Contava
Pai Lula que a raposa andava sempre caçando.
Certo
dia, noite fechada e não se via um palmo adiante do nariz, a raposa que sabia
ver bem de noite, se aproveitava dessa hora para fazer estragos. De dia ela
cuidava dos arranjos caseiros, do asseio da sua linda pele e do seu lindo rabo.

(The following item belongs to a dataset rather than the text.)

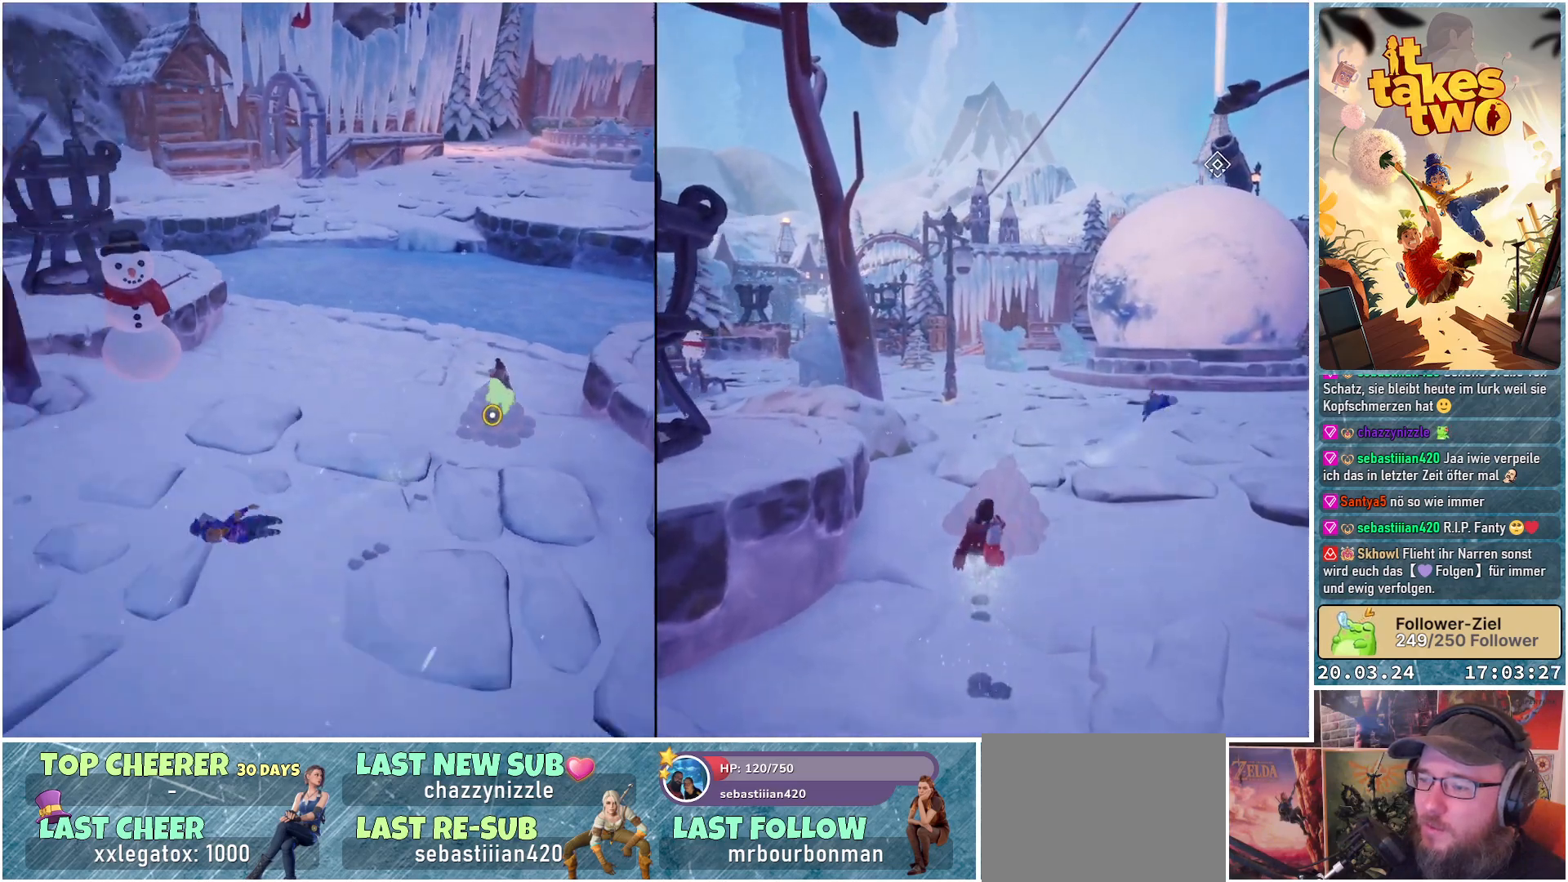
{"buttons": [], "left_stick": "up-right", "right_stick": "center", "events": [[117, "right_stick", "up-right"], [250, "left_stick", "center"], [300, "left_stick", "up-right"], [350, "right_stick", "center"]]}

Tinha o maior orgulho dele e, na verdade, passava por ter uma das caudas mais
bonitas da família e da redondeza.
A
caminho da capoeira que pretendia visitar, a raposa atravessou o quintal,
depois outro e depois outro e outro e, sem saber como, foi cair numa ratoeira
e ficou presa pelo rabo.
- Isso
só poderia acontecer comigo -, reclamou ela lamentando-se. – Mais me valia não
ter rabo! Se aqui me deixo ficar é morte certa...
Mas, por
mais que fizesse, por mais voltas que desse, não se libertava da ratoeira. Na
ânsia, porém, de se ver livre, tantou puxou, puxou, puxou, que o ferro da
ratoeira lhe cortou a felpuda cauda e ela pôde fugir, mas... sem seu lindo
rabo.
Ao
chegar em casa, tristíssima por se ver privada de sua bela cauda, a raposa ao
reparar as primas e os primos todos ostentando os seus formosos complementos, ficou
ainda mais triste e começou a sentir inveja. Afinal, todos tinham cauda – uma
cauda linda! -, menos ela.
Ora,
além disso começou ela própria a ser objeto de grande admiração: é que nunca
tinham visto uma raposa sem rabo!
- Mas
então, o o que foi isso? – perguntavam os amigos. – Como foi que ficou sem
cauda?
- Como
foi que fiquei sem cauda, não! Porque é que a tirei! – emendava, resolvendo
mentir para não contar o que lhe acontecera.
-
Tirou-a? – indagavam espantados.
- É a
última moda – explicava ela. – É o que se usa agora entre as raposas distintas
da melhor sociedade. E vocês devem fazer o mesmo. Isso de rabo é uma moda muito
antiga que já só se vê entre os velhos...
Os
primos, as primas e os amigos mais jovens, zelosos de sua elegância, começaram
logo a mirar-se com desgosto convencidos de que a prima raposa tinha razão. Só
que uma parenta velha, que sabia perfeitamente como as coisas se tinham passado
cheia de bom sendo falou, no meio de todos, à raposa matreira:
- Minha
querida amiga, acredito na sua moda e nas conveniências dela, mas digo-lhe já
que nós não contaremos os nossos rabos apenas para lhe dar prazer. Se um dia
nos encontrarmos na mesma situação em que a prima se viu, então, deitaremos
fora o rabo. Mas antes disso, não. Que os mal intencionados como a prima
queiram que os outros se disponham a seguir o que lhes propõem sem pensar, é
que não. Quando o mal por aqui tocar, veremos... fique a prima lá sem o seu
rabo, que nós tomaremos conta dos nossos de forma que continuem aqui bem inteirinhos....
É claro
que a raposa teve de de se calar e conta-se que nunca mais quis convencer a
família e os amigos de que o ideal era as raposas não usarem rabo.
(Fábula
de Esopo recolhida do livro Didáctica do teatro, de José Oliveira
Barata.Coimbra: Almedina, 1979).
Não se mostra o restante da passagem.